• [À PROPOS]: Recopiez sans rien changer le passage du texte sur la veste en cuir qui va de « Une histoire de » jusqu'à « avant son règne. » inclus.

• [TEXTE FOURNI]:

☆ ☆ ☆ ☆

Une histoire de durs à cuir

Le 30 novembre dernier, le monde apprenait que le port de veste en cuir était interdit en Corée du Nord. Kim Jong-un décrétait qu’il serait désormais le seul à pouvoir porter ce vêtement, agacé de voir son peuple se l’approprier. Mais n’en déplaise au dictateur nord-coréen, ce fameux blouson possède une histoire qui démarre bien avant son règne.

Mythique sur James Dean, sulfureuse sur Brando : la veste en cuir est depuis ses débuts le symbole du parfait rebelle. L’histoire raconte que la maison américaine Schott crée le perfecto en 1928 pour répondre à la demande de l’entreprise Harley-Davidson qui cherche une pièce permettant de protéger ses clients en cas d’intempérie. Devenu un attribut de choix pour les motards, le blouson en cuir séduit bientôt le cinéma qui s’empare de son style non conventionnel pour équiper ses bad boys à l’écran.

☆ ☆ ☆ ☆

• [DONNÉES À EXAMINER]:

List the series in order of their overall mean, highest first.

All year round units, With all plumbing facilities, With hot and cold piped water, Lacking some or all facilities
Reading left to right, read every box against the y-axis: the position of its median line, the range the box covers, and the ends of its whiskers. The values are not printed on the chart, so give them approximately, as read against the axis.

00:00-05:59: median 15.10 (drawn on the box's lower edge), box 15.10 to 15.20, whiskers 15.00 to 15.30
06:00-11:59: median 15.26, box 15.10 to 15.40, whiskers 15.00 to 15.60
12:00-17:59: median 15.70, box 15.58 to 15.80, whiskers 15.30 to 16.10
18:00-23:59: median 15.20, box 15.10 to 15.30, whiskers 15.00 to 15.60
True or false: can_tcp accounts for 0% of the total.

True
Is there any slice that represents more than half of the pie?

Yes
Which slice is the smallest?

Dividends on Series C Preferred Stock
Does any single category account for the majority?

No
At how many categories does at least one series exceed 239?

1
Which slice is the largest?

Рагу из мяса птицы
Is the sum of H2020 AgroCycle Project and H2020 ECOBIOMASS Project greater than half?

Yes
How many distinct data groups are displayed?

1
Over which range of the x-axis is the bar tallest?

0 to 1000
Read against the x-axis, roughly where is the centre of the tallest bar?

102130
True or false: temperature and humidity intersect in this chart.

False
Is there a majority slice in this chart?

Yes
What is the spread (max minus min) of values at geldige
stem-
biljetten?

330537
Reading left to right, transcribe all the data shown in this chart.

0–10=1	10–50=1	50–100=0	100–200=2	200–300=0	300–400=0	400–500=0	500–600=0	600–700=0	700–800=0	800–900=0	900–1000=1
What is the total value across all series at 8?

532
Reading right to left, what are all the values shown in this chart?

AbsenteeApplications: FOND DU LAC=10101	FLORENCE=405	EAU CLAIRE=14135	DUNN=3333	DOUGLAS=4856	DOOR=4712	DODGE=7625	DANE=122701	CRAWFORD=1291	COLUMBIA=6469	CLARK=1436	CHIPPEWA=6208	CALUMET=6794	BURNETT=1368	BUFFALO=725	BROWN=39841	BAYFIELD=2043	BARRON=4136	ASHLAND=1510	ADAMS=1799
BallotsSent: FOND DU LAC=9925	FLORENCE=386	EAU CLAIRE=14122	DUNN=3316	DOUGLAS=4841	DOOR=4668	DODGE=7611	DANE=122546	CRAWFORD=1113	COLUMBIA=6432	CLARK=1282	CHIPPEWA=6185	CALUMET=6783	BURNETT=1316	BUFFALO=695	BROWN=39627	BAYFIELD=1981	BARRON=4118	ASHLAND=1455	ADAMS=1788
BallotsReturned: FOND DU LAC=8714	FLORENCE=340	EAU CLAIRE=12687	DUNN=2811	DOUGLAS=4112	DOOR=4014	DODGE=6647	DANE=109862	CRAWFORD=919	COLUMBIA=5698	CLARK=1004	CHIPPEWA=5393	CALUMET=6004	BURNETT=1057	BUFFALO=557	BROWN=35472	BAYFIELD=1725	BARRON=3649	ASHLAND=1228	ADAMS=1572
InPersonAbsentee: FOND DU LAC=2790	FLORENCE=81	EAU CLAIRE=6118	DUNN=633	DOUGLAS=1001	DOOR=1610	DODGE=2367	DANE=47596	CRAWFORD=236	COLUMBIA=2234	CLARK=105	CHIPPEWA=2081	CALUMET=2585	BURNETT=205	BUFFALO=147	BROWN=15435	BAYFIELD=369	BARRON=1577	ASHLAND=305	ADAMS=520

☆ ☆ ☆ ☆

• [RÉSULTAT OBTENU]:
Une histoire de durs à cuir

Le 30 novembre dernier, le monde apprenait que le port de veste en cuir était interdit en Corée du Nord. Kim Jong-un décrétait qu’il serait désormais le seul à pouvoir porter ce vêtement, agacé de voir son peuple se l’approprier. Mais n’en déplaise au dictateur nord-coréen, ce fameux blouson possède une histoire qui démarre bien avant son règne.